A Northamptonshire jockey who has never competed professionally will tear around an iconic racetrack next month as part of a charity raceday that is over half a century old.
Lucy Horan, 26, was declared fit to participate in a prestigious charity horse race after passing a gruelling day of fitness trials up north this week.
The bloodstock insurance broker from Woodford Halse is among ten amateur riders who were put through their paces in York as experts assessed whether they would be safe to ride in the Macmillan ‘Ride of Their Lives’ charity race on Saturday, June 11.
The Macmillan ‘Ride of Their Lives’ takes place at York Racecourse and is considered the most successful charity horse race in the UK, having raised more than £1.2 million for people living with cancer in the 10 years since it began.
This year’s cohort of riders endured months of jockey training, riding out in all weathers and learning how to handle racehorses before they faced a final fitness challenge to determine whether they were fit to race thoroughbred racehorses.
Their assessment took place at jockey rehabilitation and fitness centre Jack Berry House, in Malton, where fitness tests included push ups, squats, muscle endurance, prone holds and quad bike exercises.

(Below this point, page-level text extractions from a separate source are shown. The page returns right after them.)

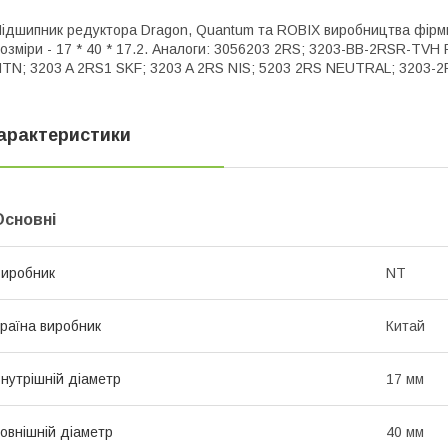
ідшипник редуктора Dragon, Quantum та ROBIX виробництва фірми 
озміри - 17 * 40 * 17.2. Аналоги: 3056203 2RS; 3203-BB-2RSR-TV
TN; 3203 A 2RS1 SKF; 3203 A 2RS NIS; 5203 2RS ​​NEUTRAL; 3203
арактеристики
Основні
иробник
NT
раїна виробник
Китай
нутрішній діаметр
17 мм
овнішній діаметр
40 мм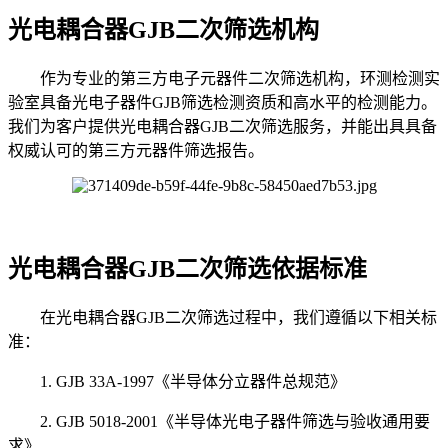
光电耦合器GJB二次筛选机构
作为专业的第三方电子元器件二次筛选机构，环测检测实
验室具备光电子器件GJB筛选检测资质和高水平的检测能力。
我们为客户提供光电耦合器GJB二次筛选服务，并能出具具备
权威认可的第三方元器件筛选报告。
光电耦合器GJB二次筛选依据标准
在光电耦合器GJB二次筛选过程中，我们遵循以下相关标
准：
1. GJB 33A-1997《半导体分立器件总规范》
2. GJB 5018-2001《半导体光电子器件筛选与验收通用要
求》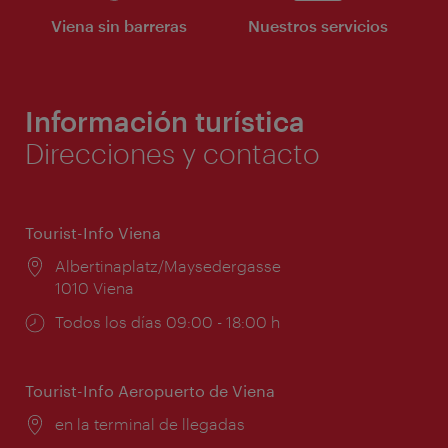
Viena sin barreras
Nuestros servicios
Información turística
Direcciones y contacto
Tourist-Info Viena
Lugar:
Albertinaplatz/Maysedergasse
1010 Viena
Horarios
Todos los días 09:00 - 18:00 h
de
apertura:
Tourist-Info Aeropuerto de Viena
Lugar:
en la terminal de llegadas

10 riders successfully passed the test and will compete before a crowd of around 25,000 people when they race in the final fixture of York Racecourse’s 51st annual Macmillan Charity Raceday.
Lucy felt her fitness test went better than expected and is looking forward to fulfilling a lifelong ambition of competing in a race.
She said: “I’ve been riding horses my whole life but have never ridden in a race before, so I’ll be living out a lifelong ambition when raceday comes.
“The ‘Ride of Their Lives’ challenge has been hard because it’s not easy to fit in fundraising and training with a busy job. This aspect of it has been much harder than I anticipated and although the fundraising hasn’t been easy, there’s been so much goodwill for Macmillan and people have been incredibly generous.
“It’s been great to meet the other amateur jockeys, who come from all over the country, from many different walks of life and with diverse motivations for raising money for Macmillan.
“I’m super excited. I know the lead-up and the day itself will whizz by, but I’m determined to take time to stop and breathe it all in.”
The group of riders have in six months collectively raised over £55,000 and counting for Macmillan Cancer Support, having committed to raise at least £4,000 each for the charity.
Macmillan Fundraising Manager Megan Hayman Tansley added: “Since their selection for the Macmillan ‘Ride of Their Lives’ race last year, the commitment of our amateur riders has been plain to see.
“Not only have they thrown themselves into training and developing as jockeys, but they have committed to raising vital funds for Macmillan and we couldn’t be more grateful.
“Covid-19 restrictions may have faded into the past, but the stress of living with cancer has not. Many people still feel anxious about catching the virus with a weakened immune system, while the rising cost of living means more people are struggling to cover the additional costs of cancer.”